---- Given records

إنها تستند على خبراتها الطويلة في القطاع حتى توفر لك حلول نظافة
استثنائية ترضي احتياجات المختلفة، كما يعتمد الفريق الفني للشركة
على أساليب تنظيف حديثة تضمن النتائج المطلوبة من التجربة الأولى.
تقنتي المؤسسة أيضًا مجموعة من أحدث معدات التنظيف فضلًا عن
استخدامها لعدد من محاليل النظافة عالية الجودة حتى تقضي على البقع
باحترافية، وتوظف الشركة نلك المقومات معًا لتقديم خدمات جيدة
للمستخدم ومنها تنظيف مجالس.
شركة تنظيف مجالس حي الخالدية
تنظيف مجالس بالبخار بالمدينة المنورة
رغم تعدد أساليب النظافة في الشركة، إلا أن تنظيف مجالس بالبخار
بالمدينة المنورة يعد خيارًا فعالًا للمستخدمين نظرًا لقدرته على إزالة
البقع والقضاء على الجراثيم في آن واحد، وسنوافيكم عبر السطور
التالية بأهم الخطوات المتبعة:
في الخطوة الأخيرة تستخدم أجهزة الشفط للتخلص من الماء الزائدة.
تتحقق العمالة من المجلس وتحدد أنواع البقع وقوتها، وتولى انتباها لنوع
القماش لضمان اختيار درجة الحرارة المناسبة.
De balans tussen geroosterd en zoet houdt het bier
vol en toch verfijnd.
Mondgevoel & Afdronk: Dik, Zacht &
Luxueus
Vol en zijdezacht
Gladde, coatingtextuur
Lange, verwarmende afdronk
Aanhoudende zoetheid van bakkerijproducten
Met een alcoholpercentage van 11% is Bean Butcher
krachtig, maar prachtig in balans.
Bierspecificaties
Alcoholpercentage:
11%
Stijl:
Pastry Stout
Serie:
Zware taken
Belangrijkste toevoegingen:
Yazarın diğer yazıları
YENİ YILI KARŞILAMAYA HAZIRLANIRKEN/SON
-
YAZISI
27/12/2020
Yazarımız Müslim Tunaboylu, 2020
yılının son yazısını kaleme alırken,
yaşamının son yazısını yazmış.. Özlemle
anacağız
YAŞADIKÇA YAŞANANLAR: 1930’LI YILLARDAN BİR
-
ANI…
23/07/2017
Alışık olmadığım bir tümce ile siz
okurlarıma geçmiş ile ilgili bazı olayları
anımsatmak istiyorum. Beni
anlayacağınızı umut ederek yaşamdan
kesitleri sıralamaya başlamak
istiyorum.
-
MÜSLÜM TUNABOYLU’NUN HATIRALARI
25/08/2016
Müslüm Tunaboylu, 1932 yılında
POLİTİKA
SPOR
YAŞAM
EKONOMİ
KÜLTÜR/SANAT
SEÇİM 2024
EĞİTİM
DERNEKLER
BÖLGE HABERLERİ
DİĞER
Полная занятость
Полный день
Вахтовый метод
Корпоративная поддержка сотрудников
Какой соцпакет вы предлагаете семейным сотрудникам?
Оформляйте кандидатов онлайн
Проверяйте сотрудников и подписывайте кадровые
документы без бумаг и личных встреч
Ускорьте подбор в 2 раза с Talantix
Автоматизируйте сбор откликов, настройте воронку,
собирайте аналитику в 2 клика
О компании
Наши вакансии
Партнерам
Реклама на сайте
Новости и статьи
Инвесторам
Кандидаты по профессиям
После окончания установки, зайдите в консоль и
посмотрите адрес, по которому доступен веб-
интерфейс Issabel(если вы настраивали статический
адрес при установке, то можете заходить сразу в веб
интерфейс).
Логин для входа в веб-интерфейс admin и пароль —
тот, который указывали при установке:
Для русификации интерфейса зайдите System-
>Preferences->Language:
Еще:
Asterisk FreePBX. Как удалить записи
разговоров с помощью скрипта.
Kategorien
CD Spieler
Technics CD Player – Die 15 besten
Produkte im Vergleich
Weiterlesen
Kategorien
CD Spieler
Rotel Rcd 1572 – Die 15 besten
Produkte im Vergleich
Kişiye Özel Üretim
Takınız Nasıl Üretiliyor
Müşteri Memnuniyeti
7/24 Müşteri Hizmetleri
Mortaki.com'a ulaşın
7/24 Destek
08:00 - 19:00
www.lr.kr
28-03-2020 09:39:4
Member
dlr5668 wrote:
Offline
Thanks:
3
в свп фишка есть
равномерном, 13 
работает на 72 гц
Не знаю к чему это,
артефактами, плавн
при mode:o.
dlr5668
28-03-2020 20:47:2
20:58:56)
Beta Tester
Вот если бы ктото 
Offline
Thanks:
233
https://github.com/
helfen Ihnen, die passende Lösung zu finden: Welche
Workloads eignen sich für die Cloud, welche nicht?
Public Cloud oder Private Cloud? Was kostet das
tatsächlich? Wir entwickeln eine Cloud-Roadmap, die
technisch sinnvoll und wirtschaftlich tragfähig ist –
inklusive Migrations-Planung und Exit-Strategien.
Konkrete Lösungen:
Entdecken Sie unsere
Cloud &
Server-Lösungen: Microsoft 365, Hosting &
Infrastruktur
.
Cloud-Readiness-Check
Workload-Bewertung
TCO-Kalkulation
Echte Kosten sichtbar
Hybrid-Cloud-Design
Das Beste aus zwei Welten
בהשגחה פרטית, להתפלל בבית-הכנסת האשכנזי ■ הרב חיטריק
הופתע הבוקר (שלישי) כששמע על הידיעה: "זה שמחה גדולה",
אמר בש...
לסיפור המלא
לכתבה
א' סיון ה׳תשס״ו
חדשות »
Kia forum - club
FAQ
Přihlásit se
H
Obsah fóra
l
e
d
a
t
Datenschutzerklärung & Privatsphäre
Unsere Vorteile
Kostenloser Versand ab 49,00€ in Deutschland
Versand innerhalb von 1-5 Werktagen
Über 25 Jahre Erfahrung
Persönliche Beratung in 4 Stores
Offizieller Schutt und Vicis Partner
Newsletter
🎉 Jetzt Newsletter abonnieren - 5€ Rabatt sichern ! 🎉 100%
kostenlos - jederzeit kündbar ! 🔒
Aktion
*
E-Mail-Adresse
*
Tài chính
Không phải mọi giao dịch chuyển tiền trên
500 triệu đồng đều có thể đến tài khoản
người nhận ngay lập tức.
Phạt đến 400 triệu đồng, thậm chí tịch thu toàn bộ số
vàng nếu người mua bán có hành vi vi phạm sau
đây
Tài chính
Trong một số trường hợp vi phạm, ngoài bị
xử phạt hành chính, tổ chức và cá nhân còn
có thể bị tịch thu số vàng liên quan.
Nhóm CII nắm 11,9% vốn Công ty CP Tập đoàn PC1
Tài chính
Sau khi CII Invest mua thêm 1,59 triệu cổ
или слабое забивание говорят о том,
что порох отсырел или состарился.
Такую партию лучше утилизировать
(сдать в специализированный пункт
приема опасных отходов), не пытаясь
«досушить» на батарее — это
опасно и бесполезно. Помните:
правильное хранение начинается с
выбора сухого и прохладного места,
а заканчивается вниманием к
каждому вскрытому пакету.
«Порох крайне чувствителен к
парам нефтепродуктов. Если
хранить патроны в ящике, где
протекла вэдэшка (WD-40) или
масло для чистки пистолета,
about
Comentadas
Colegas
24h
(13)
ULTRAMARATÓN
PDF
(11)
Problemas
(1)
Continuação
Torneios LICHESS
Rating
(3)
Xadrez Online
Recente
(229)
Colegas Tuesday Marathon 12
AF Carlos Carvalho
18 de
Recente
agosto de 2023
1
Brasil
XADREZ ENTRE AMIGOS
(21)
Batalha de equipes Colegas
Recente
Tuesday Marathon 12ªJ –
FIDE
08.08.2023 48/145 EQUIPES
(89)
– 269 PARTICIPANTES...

--------

▶ [Exercise aim]:
A verbatim transcription is needed of the lines above, starting at the line with "(сдать в специализированный пункт" and ending at the line with "Colegas Tuesday Marathon 12", both included, and of nothing else.

▶ [Output below]:
(сдать в специализированный пункт
приема опасных отходов), не пытаясь
«досушить» на батарее — это
опасно и бесполезно. Помните:
правильное хранение начинается с
выбора сухого и прохладного места,
а заканчивается вниманием к
каждому вскрытому пакету.
«Порох крайне чувствителен к
парам нефтепродуктов. Если
хранить патроны в ящике, где
протекла вэдэшка (WD-40) или
масло для чистки пистолета,
about
Comentadas
Colegas
24h
(13)
ULTRAMARATÓN
PDF
(11)
Problemas
(1)
Continuação
Torneios LICHESS
Rating
(3)
Xadrez Online
Recente
(229)
Colegas Tuesday Marathon 12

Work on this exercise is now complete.